Top of Supplied records
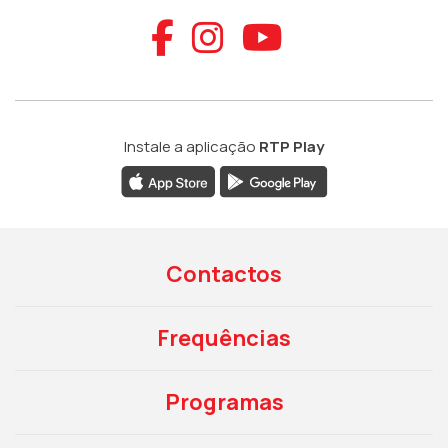
Aceder ao Faceb
Aceder ao Ins
Aceder ao
Instale a aplicação
RTP Play
Contactos
Frequências
Programas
Bottom of Supplied records
_Job_.
Reprint the whole listing above exactly, taking out the pictures.

_Response area_.
Aceder ao Faceb
Aceder ao Ins
Aceder ao
Instale a aplicação
RTP Play
Contactos
Frequências
Programas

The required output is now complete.